From the records below, copy word for word the lines starting with the line that contains "## Data center" and going on through the line that contains "- To improve".

§ **Stored data**
━━━━━━━━
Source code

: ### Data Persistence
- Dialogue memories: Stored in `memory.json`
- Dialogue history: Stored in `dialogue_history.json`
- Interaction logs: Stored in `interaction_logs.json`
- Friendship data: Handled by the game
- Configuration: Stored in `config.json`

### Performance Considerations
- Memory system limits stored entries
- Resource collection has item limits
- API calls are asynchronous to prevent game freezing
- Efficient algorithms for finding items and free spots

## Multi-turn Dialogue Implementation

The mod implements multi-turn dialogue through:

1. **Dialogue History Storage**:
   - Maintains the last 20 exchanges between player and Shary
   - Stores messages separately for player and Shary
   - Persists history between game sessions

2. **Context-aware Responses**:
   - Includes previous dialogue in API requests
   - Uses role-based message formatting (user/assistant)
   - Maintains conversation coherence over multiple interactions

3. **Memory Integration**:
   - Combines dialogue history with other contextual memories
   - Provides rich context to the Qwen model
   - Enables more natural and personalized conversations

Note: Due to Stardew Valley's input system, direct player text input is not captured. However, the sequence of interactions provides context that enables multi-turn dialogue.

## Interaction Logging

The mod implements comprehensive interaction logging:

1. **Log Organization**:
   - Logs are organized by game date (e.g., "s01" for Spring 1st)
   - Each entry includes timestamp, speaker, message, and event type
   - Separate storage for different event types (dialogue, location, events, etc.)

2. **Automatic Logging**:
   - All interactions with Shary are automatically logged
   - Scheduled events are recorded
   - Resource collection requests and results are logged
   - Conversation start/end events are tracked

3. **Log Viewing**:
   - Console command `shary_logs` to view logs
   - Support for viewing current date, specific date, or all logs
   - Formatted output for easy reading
━━━━━━━━
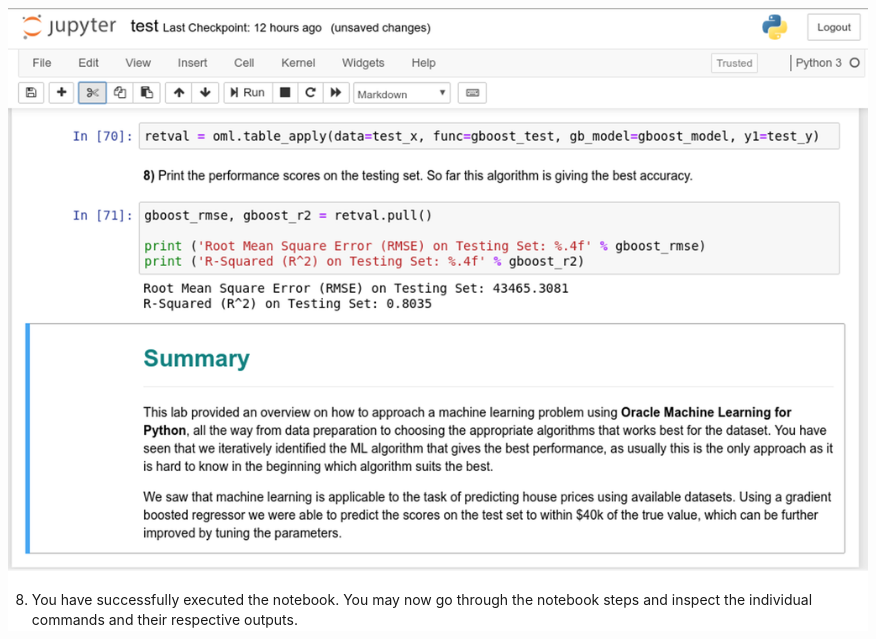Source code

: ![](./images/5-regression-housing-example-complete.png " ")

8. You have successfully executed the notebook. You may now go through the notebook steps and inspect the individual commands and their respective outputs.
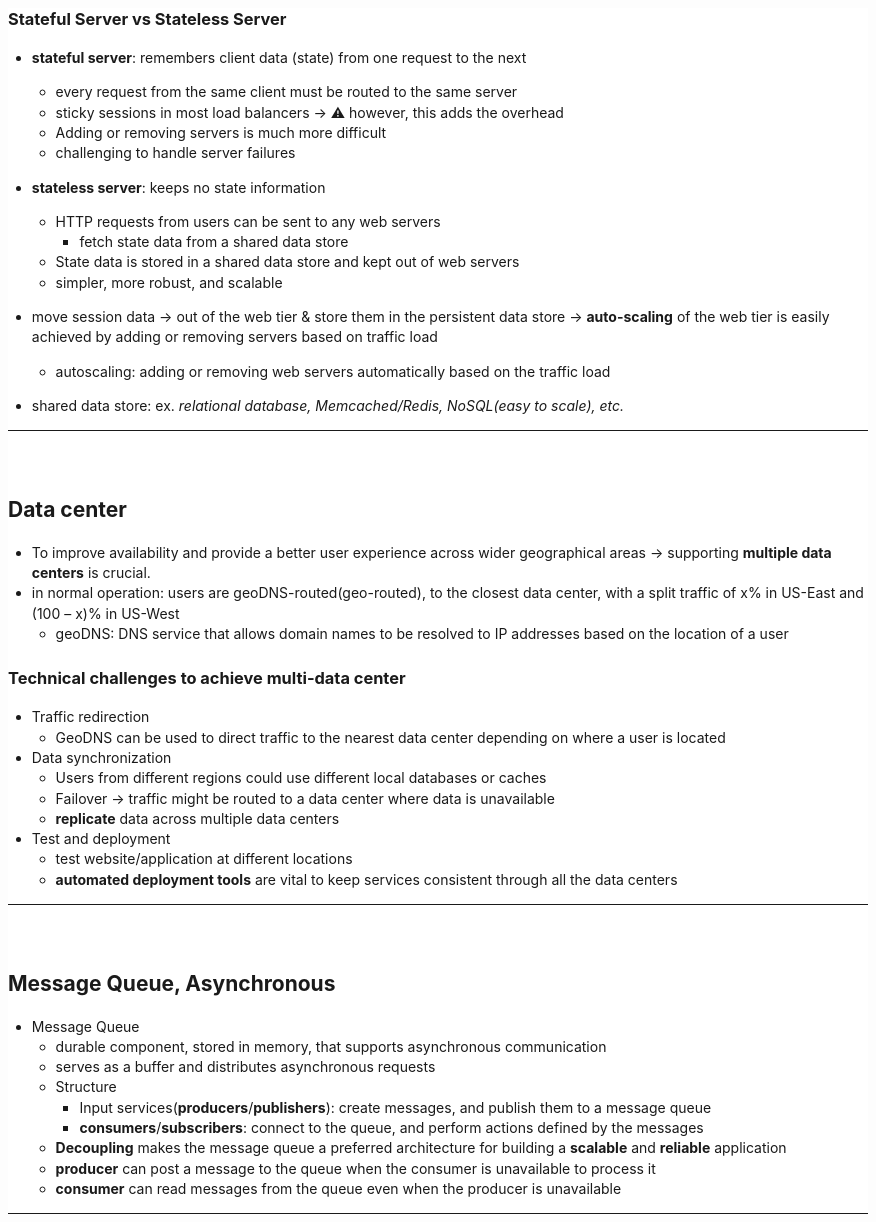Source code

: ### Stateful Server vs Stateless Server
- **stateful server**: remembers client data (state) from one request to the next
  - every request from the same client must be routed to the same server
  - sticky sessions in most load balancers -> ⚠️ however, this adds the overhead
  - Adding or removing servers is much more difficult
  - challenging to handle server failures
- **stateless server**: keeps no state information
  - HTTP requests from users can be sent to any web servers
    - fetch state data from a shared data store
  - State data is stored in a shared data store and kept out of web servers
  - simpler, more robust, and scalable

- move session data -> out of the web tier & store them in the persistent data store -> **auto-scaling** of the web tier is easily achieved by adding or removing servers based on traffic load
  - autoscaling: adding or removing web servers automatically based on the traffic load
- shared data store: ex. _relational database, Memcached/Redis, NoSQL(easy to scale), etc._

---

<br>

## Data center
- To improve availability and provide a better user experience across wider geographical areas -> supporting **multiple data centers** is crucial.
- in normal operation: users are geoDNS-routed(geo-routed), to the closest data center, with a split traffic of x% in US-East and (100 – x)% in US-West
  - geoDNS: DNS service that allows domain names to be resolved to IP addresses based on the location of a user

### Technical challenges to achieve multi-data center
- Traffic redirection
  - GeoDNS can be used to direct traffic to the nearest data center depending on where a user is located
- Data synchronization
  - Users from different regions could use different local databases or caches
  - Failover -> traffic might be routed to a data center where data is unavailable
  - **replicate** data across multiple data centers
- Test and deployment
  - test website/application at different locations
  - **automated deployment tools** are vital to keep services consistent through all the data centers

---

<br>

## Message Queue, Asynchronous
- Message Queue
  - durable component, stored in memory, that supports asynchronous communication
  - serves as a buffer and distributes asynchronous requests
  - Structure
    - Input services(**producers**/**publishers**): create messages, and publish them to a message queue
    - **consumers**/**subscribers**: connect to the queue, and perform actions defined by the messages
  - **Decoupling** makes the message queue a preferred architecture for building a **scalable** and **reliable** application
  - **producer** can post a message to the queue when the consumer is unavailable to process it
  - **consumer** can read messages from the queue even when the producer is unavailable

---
━━━━━━━━
§ **Written reply**
## Data center
- To improve availability and provide a better user experience across wider geographical areas -> supporting **multiple data centers** is crucial.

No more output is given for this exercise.